“Before joining London Met, I didn’t realise you could be paid to do something you love,” says Youth Studies student, Hassan Saeed.
Date: 4 May 2017
From joining societies, to becoming a student ambassador, to representing the University at events, there’s lots of ways students can get involved in university life.
Hassan Saeed, a final year BSc Youth Studies student, was the first in his family to go to university. “I come from an East London council estate and have lived there my whole life,” he said.
“At school, it wasn’t normal to go to university. I didn’t even consider it until one day I decided I wanted to get a degree. After doing a bit of research, I found that London Met was the right choice for me.”
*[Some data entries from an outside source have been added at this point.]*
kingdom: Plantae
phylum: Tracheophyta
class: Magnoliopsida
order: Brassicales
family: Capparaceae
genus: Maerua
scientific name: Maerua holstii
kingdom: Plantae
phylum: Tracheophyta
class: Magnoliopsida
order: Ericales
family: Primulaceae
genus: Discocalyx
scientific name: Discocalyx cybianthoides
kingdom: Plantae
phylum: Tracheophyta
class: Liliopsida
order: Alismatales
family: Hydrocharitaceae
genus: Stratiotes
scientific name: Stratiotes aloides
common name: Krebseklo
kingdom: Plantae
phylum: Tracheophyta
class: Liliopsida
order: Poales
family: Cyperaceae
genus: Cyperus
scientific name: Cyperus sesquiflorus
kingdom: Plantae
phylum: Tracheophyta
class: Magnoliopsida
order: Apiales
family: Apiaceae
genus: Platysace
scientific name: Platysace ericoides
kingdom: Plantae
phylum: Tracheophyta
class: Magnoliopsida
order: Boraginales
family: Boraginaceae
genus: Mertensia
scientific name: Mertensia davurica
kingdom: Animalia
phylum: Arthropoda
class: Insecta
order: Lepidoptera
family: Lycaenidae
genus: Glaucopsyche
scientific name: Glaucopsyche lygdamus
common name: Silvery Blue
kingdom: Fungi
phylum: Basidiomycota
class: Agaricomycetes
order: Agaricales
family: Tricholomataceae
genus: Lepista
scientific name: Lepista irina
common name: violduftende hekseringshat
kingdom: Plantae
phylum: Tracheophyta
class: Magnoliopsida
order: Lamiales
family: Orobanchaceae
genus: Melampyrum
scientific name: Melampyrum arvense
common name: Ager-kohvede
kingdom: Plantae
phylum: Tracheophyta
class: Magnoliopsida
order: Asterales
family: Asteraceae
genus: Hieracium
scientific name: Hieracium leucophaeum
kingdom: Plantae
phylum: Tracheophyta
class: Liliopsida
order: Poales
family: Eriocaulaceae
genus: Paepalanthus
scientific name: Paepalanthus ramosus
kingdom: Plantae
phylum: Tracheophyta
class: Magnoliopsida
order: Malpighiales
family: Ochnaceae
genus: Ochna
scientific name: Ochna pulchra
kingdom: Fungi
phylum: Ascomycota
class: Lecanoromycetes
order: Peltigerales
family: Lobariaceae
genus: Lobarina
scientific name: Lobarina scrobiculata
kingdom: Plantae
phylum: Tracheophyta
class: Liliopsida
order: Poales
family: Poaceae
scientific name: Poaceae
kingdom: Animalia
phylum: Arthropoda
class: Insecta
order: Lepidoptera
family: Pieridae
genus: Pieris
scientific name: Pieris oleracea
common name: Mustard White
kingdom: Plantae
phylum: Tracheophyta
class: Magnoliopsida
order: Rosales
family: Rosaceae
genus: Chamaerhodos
Hassan chose to embark on the Youth Studies course after he realised he wanted to make a difference to young people. When he came to London Met, Hassan realised he made the right choice and got stuck in. He took on extracurricular activities such as becoming a student ambassador and playing a part in developing the new Somali Society at London Met.
In his role as a student ambassador, Hassan delivers presentation and workshops to students in secondary school, further education and higher education. “I’m passionate about helping young people make a difference in their lives. It’s great to be in a position where I am relatable and can help other people realise what they want to do with their future.”
Towards the end of last year, Hassan was given the opportunity to attend the annual Access HE conference on behalf of the University. Access HE is an organisation which aims to support the progression of under-represented groups to higher education. Attending this conference meant that Hassan could gain real life experience of what he wants to do with his future.
During his time at London Met, Hassan has worked alongside the Widening Participation team to engage with students.
He said: “I’m grateful to have had the opportunity to work alongside the staff at London Met and help to break down the misconceptions of social classes. It has given me a different perspective and allowed me to gain experience working with young people.”
Aine Woods, course leader for BSc Youth Studies, said: “Society throws many obstacles and challenges at our young people, many of these they may already have experienced or observed.
“Studying the course at London Met is your opportunity to delve deeper into the frameworks, theories and methods of working with young people. Everyone has something worthwhile to contribute, to share your ideas and opinions, and to challenge and critically discuss the impact on young people.”